# Smart Little Yorkie Puppy



## SeaBreeze (Dec 14, 2013)




----------



## Pappy (Dec 14, 2013)

Awww, smart little pup.


----------



## Jillaroo (Dec 14, 2013)

_Aaaww very smart and cute pup_:hair:


----------



## drifter (Dec 14, 2013)

Wow! Good doggie.


----------



## TICA (Dec 16, 2013)

I tend to like bigger dogs but that little one is the cutest I've seen in a long time.


----------



## SeaBreeze (Jan 11, 2015)

Here's she is a little older, but not much bigger, lol.


----------



## hollydolly (Jan 11, 2015)

awwww she is sooo clever and cute


----------



## Ina (Jan 11, 2015)

Why is the picture of the little yorkie a black rectangle ???


----------



## 123Testing (Jan 11, 2015)

such a sweet little lap baby.


----------



## jujube (Jan 11, 2015)

I love Yorkies.  For such little things, they are tough as nails.   I've never met a Yorkie that didn't think she was a Doberman.


----------



## Ina (Jan 11, 2015)

Awww, She is just so tiny, she can't weigh more than 2 or 3 pounds.


----------



## Cookie (Jan 11, 2015)

Awwww -  toooo cute - and so smart - high five!


----------



## Denise1952 (Jan 11, 2015)

Oh I loved this soooooooo much Seabreeze, thank you!!


----------



## Born2Travel (Jan 12, 2015)

WOW!  What a smart little pup!
She reminds me of a rescue dog, mostly Australian Sheppard, named Lucky, that I had many years ago.  Lucky was so smart she could've been a circus dog.  One day I decided to give her hand signals along with verbal commands.  Soon, we were going through her routine with just little movements of my fingers.  When the little kids in the neighborhood came around, I would show them Lucky and her tricks.  I'll never forget the day when I told the kids that Lucky could count.  I'd look at Lucky and say, "Lucky.  If you had one bone and I gave you one more bone, how many bones would you have?"  I'd move a finger, Lucky would bark.  I'd move a finger again and Lucky would bark again.  Two barks.  Moving on, I would then say, "Lucky.

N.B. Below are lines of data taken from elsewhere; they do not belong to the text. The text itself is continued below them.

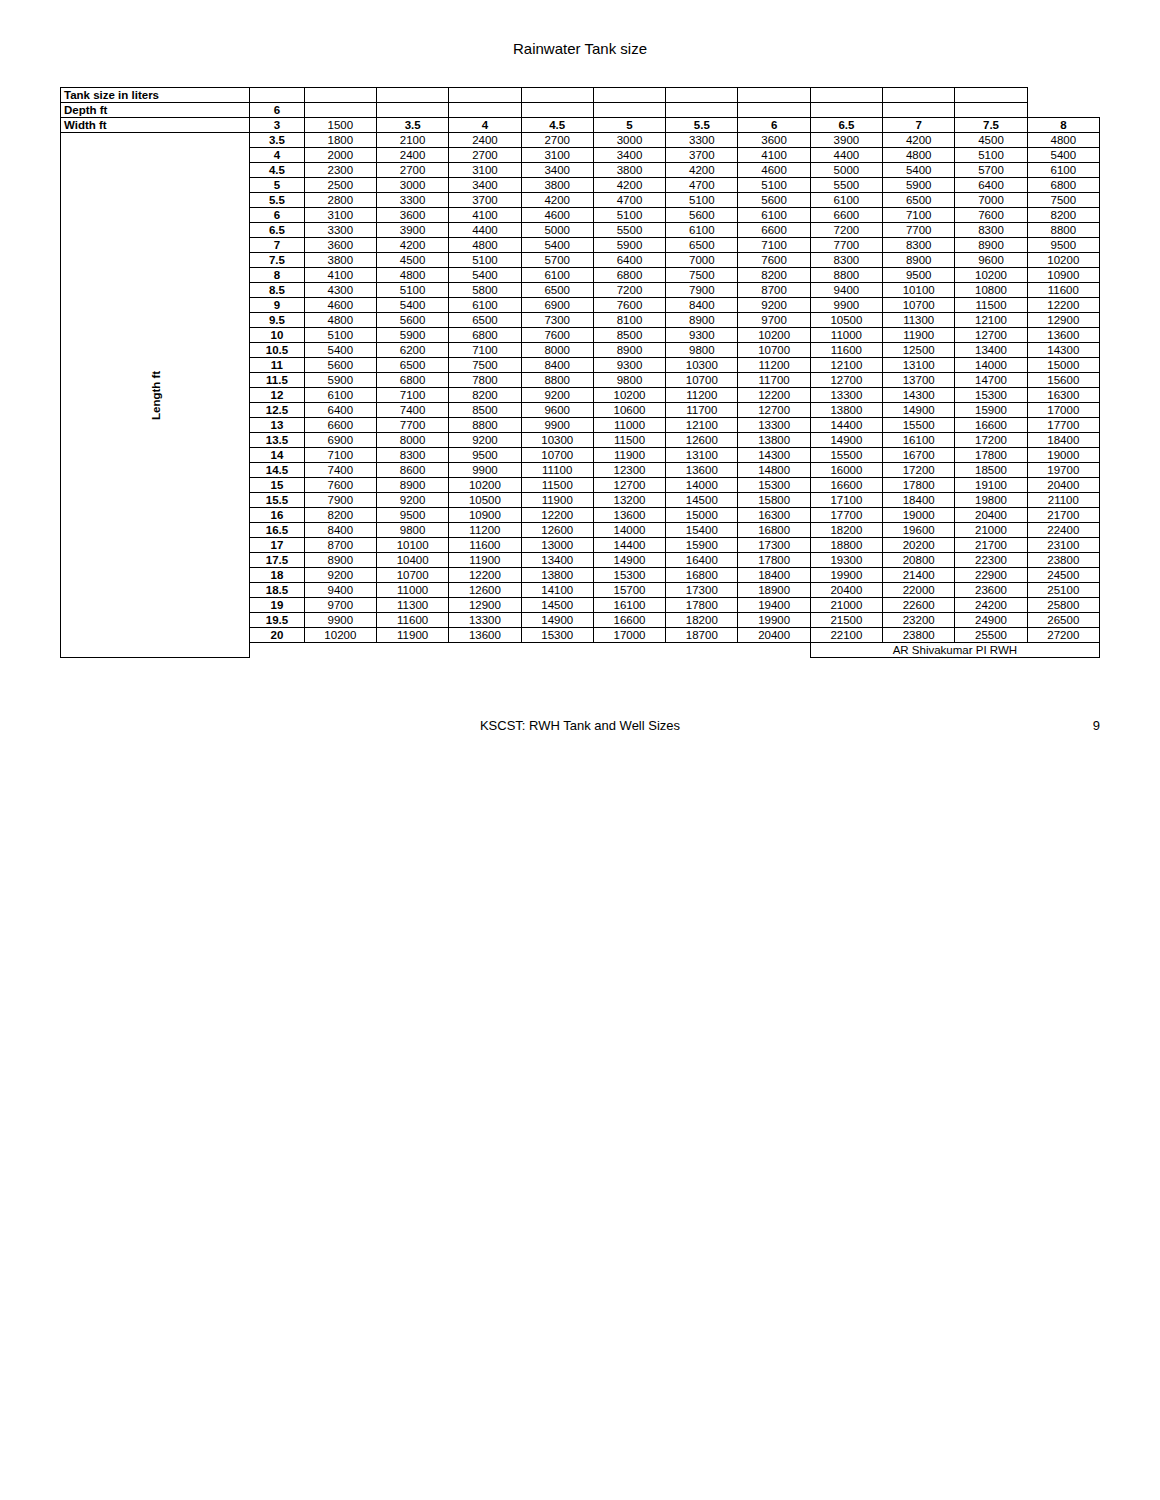Rainwater Tank size
| Tank size in liters | | | | | | | | | | | |
| Depth ft | 6 | | | | | | | | | | |
| Width ft | 3 | 1500 | 3.5 | 4 | 4.5 | 5 | 5.5 | 6 | 6.5 | 7 | 7.5 | 8 |
| Length ft | 3.5 | 1800 | 2100 | 2400 | 2700 | 3000 | 3300 | 3600 | 3900 | 4200 | 4500 | 4800 |
| 4 | 2000 | 2400 | 2700 | 3100 | 3400 | 3700 | 4100 | 4400 | 4800 | 5100 | 5400 |
| 4.5 | 2300 | 2700 | 3100 | 3400 | 3800 | 4200 | 4600 | 5000 | 5400 | 5700 | 6100 |
| 5 | 2500 | 3000 | 3400 | 3800 | 4200 | 4700 | 5100 | 5500 | 5900 | 6400 | 6800 |
| 5.5 | 2800 | 3300 | 3700 | 4200 | 4700 | 5100 | 5600 | 6100 | 6500 | 7000 | 7500 |
| 6 | 3100 | 3600 | 4100 | 4600 | 5100 | 5600 | 6100 | 6600 | 7100 | 7600 | 8200 |
| 6.5 | 3300 | 3900 | 4400 | 5000 | 5500 | 6100 | 6600 | 7200 | 7700 | 8300 | 8800 |
| 7 | 3600 | 4200 | 4800 | 5400 | 5900 | 6500 | 7100 | 7700 | 8300 | 8900 | 9500 |
| 7.5 | 3800 | 4500 | 5100 | 5700 | 6400 | 7000 | 7600 | 8300 | 8900 | 9600 | 10200 |
| 8 | 4100 | 4800 | 5400 | 6100 | 6800 | 7500 | 8200 | 8800 | 9500 | 10200 | 10900 |
| 8.5 | 4300 | 5100 | 5800 | 6500 | 7200 | 7900 | 8700 | 9400 | 10100 | 10800 | 11600 |
| 9 | 4600 | 5400 | 6100 | 6900 | 7600 | 8400 | 9200 | 9900 | 10700 | 11500 | 12200 |
| 9.5 | 4800 | 5600 | 6500 | 7300 | 8100 | 8900 | 9700 | 10500 | 11300 | 12100 | 12900 |
| 10 | 5100 | 5900 | 6800 | 7600 | 8500 | 9300 | 10200 | 11000 | 11900 | 12700 | 13600 |
| 10.5 | 5400 | 6200 | 7100 | 8000 | 8900 | 9800 | 10700 | 11600 | 12500 | 13400 | 14300 |
| 11 | 5600 | 6500 | 7500 | 8400 | 9300 | 10300 | 11200 | 12100 | 13100 | 14000 | 15000 |
| 11.5 | 5900 | 6800 | 7800 | 8800 | 9800 | 10700 | 11700 | 12700 | 13700 | 14700 | 15600 |
| 12 | 6100 | 7100 | 8200 | 9200 | 10200 | 11200 | 12200 | 13300 | 14300 | 15300 | 16300 |
| 12.5 | 6400 | 7400 | 8500 | 9600 | 10600 | 11700 | 12700 | 13800 | 14900 | 15900 | 17000 |
| 13 | 6600 | 7700 | 8800 | 9900 | 11000 | 12100 | 13300 | 14400 | 15500 | 16600 | 17700 |
| 13.5 | 6900 | 8000 | 9200 | 10300 | 11500 | 12600 | 13800 | 14900 | 16100 | 17200 | 18400 |
| 14 | 7100 | 8300 | 9500 | 10700 | 11900 | 13100 | 14300 | 15500 | 16700 | 17800 | 19000 |
| 14.5 | 7400 | 8600 | 9900 | 11100 | 12300 | 13600 | 14800 | 16000 | 17200 | 18500 | 19700 |
| 15 | 7600 | 8900 | 10200 | 11500 | 12700 | 14000 | 15300 | 16600 | 17800 | 19100 | 20400 |
| 15.5 | 7900 | 9200 | 10500 | 11900 | 13200 | 14500 | 15800 | 17100 | 18400 | 19800 | 21100 |
| 16 | 8200 | 9500 | 10900 | 12200 | 13600 | 15000 | 16300 | 17700 | 19000 | 20400 | 21700 |
| 16.5 | 8400 | 9800 | 11200 | 12600 | 14000 | 15400 | 16800 | 18200 | 19600 | 21000 | 22400 |
| 17 | 8700 | 10100 | 11600 | 13000 | 14400 | 15900 | 17300 | 18800 | 20200 | 21700 | 23100 |
| 17.5 | 8900 | 10400 | 11900 | 13400 | 14900 | 16400 | 17800 | 19300 | 20800 | 22300 | 23800 |
| 18 | 9200 | 10700 | 12200 | 13800 | 15300 | 16800 | 18400 | 19900 | 21400 | 22900 | 24500 |
| 18.5 | 9400 | 11000 | 12600 | 14100 | 15700 | 17300 | 18900 | 20400 | 22000 | 23600 | 25100 |
| 19 | 9700 | 11300 | 12900 | 14500 | 16100 | 17800 | 19400 | 21000 | 22600 | 24200 | 25800 |
| 19.5 | 9900 | 11600 | 13300 | 14900 | 16600 | 18200 | 19900 | 21500 | 23200 | 24900 | 26500 |
| 20 | 10200 | 11900 | 13600 | 15300 | 17000 | 18700 | 20400 | 22100 | 23800 | 25500 | 27200 |
| | | | | | | | | AR Shivakumar PI RWH |
KSCST: RWH Tank and Well Sizes 9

If you had 3 bones, and buried 2 bones, how many bones would you have left"?  Moving my finger, Lucky would bark once.  I'd say, "No Lucky, I think you would have 2 bones left."  The kids would jump up and down and say, "No, Mr. Andersen!  Lucky's right!  She'd have only 1 bone left!"  One little girl would hold up three fingers and say, "Three, take away two (folding two fingers down), leaves one bone left."  I'd scratch my head, rub my chin, and say, "Well, I'll be darned." Ü  Today, 20 years later, I can't help but wonder if those kids remember the dog that could add and subtract.


----------



## Denise1952 (Jan 12, 2015)

I'll bet they do, I would, as those are the best things of life  I was just thinking that a "dog or other animals" brain is a terrible thing to waste.  They are so smart, and I admire every pet-owner that takes the time to train them  Thanks for the neat story b2t


----------



## shedevil7953 (Jan 12, 2015)

What a dumplin!  That owner has spent a lot of time training that baby!


----------



## RadishRose (Jan 12, 2015)

She is so cute I can hardly stand it. Thanks, SB


----------



## avrp (Jan 12, 2015)

Thank you for sharing that, SeaBreeze. Too cute!


----------



## SeaBreeze (Jan 15, 2015)

Here are some well-behaved and well-loved German Shepherds.


----------



## Denise1952 (Jan 15, 2015)

That was amazing Sheperds are so excellent anyway, but yeah, he is amazing with them


----------



## lovemylittleboy (Jan 18, 2015)

Mighty cute! Yorkies are so cute! When I was grooming I more more Yorkies than anything it seemed.


----------



## lovemylittleboy (Jan 18, 2015)

I love Shepherds! And Dobermans..................well all of them And Yes Pitbulls too!!!!!


----------



## Denise1952 (Jan 18, 2015)

I had a neat friend in Bellingham that was a groomer  I just thought she was amazing a very knowledgeable.  You know sometimes how you remember the silliest things about people?  Well, she taught me how to blot my lipstick with my index finger, LOL!!  Just put your finger in like you're gonna suck on it and it makes a tiny ring of excess lipstick, then just wipe it off.  LOL!!  She said it always worked for her, LOL!


----------



## lovemylittleboy (Jan 18, 2015)

Well who would have thought! That is funny


----------



## Phoenix14 (Jan 19, 2015)

I want one


----------